Journalists were badly paid those days (not that we minded, as it was a commitment to us those days) so we had to travel between Delhi and Bengaluru on trains (non-AC ones, mind you). Gauri and I enjoyed the nearly two-day-long journeys, playing Scrabble or Boggle endlessly. I remember a time when I was to return to Bengaluru and Gauri decided to accompany me. It was the end of July and the train journey was a nightmare. We thought we would roast alive in that oppressing heat. Gauri suddenly spied some travellers in the next compartment with an icebox, promptly went to them and asked for some ice cubes to save our lives. She put some ice on my head and said, “Now you won’t die”.
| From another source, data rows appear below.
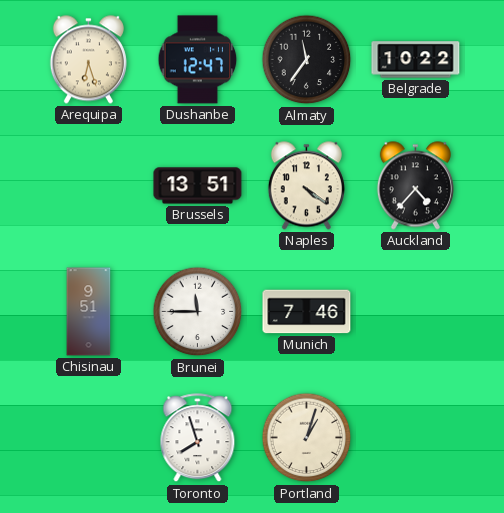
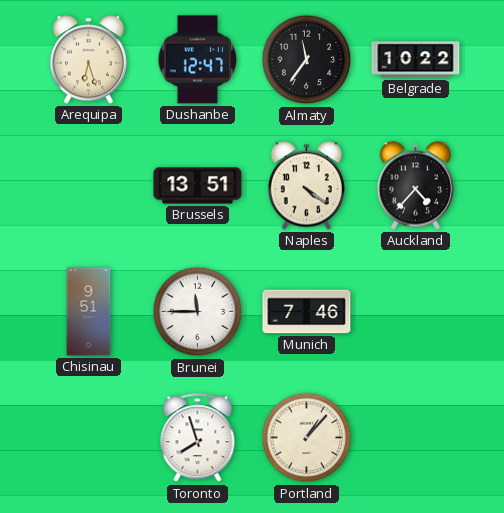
Portland: 1:03 -> 1:07
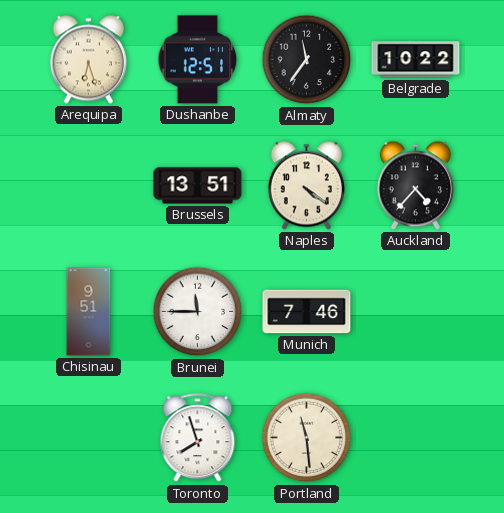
Dushanbe: 12:47 -> 12:51
Portland: 1:07 -> 11:29
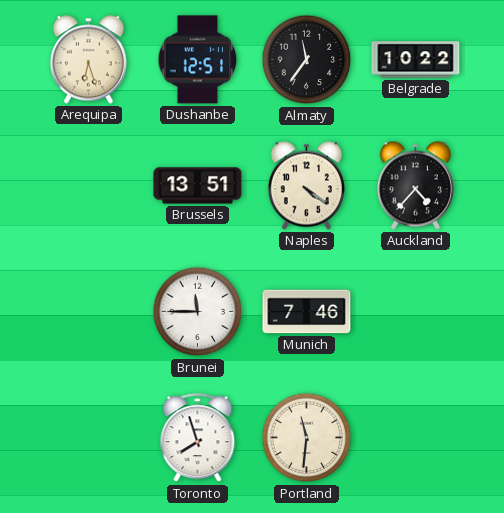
Chisinau: 9:51 -> none
Portland: 11:29 -> 11:31
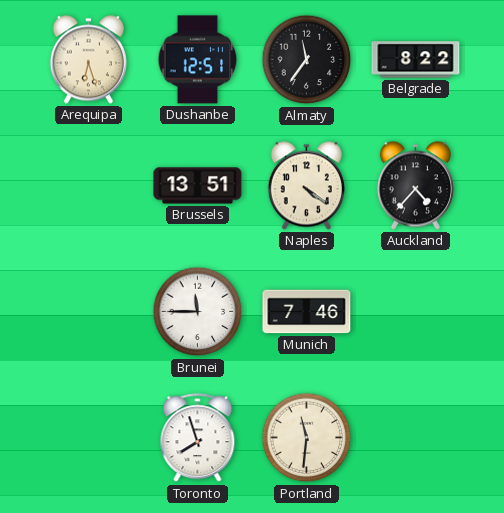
Belgrade: 10:22 -> 8:22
Gauri was my child’s godmother, although she used to tell me that she wasn’t much of a godmother as she rarely got to meet my little one. We drifted apart after she returned to take over her father’s legacy and I got busy in my motherhood avatar. We spoke to each other once in a while and met once in a couple of years even though we were both in Bengaluru. She had her priorities and I mine. We would call and speak when we missed each other.

I got to spend three days with her earlier in June in the strangest of ways; and we just took off exactly where we had left off. Two weeks ago, she called me in the middle of the night, just to talk. We did for a long time and that was the last I heard from my Gauri, the most genuine of all human beings I have ever come across.